Start of SOURCE MATERIAL

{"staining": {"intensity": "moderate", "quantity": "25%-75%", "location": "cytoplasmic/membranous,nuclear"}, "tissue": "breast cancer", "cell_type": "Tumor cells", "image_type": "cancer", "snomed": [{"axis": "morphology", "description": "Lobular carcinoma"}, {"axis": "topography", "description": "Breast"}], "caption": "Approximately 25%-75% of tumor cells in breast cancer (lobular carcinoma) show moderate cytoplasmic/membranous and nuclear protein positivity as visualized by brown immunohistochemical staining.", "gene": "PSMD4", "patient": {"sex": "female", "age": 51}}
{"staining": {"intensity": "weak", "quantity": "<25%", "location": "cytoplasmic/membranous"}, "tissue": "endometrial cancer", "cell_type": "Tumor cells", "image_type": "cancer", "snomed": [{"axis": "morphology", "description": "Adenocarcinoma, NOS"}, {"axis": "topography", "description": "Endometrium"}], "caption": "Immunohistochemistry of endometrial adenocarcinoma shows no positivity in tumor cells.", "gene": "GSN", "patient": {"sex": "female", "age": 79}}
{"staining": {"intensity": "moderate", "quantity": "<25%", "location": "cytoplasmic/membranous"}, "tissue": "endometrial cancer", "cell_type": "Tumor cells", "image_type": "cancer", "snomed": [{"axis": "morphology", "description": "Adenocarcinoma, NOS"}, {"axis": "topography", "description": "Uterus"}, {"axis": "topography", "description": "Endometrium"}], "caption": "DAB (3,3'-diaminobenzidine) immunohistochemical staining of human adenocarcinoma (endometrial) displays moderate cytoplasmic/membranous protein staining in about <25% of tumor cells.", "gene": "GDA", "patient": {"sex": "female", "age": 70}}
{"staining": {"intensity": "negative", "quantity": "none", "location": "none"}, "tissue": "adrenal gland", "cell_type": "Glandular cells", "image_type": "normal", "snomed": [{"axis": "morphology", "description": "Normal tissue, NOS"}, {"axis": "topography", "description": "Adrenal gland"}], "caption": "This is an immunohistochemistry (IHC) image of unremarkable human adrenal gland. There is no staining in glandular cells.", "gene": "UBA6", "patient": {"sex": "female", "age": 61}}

End of SOURCE MATERIAL

AIM OF THE TASK » For every line of the material above that contains the word "positivity", show the line.

ANSWER »
{"staining": {"intensity": "moderate", "quantity": "25%-75%", "location": "cytoplasmic/membranous,nuclear"}, "tissue": "breast cancer", "cell_type": "Tumor cells", "image_type": "cancer", "snomed": [{"axis": "morphology", "description": "Lobular carcinoma"}, {"axis": "topography", "description": "Breast"}], "caption": "Approximately 25%-75% of tumor cells in breast cancer (lobular carcinoma) show moderate cytoplasmic/membranous and nuclear protein positivity as visualized by brown immunohistochemical staining.", "gene": "PSMD4", "patient": {"sex": "female", "age": 51}}
{"staining": {"intensity": "weak", "quantity": "<25%", "location": "cytoplasmic/membranous"}, "tissue": "endometrial cancer", "cell_type": "Tumor cells", "image_type": "cancer", "snomed": [{"axis": "morphology", "description": "Adenocarcinoma, NOS"}, {"axis": "topography", "description": "Endometrium"}], "caption": "Immunohistochemistry of endometrial adenocarcinoma shows no positivity in tumor cells.", "gene": "GSN", "patient": {"sex": "female", "age": 79}}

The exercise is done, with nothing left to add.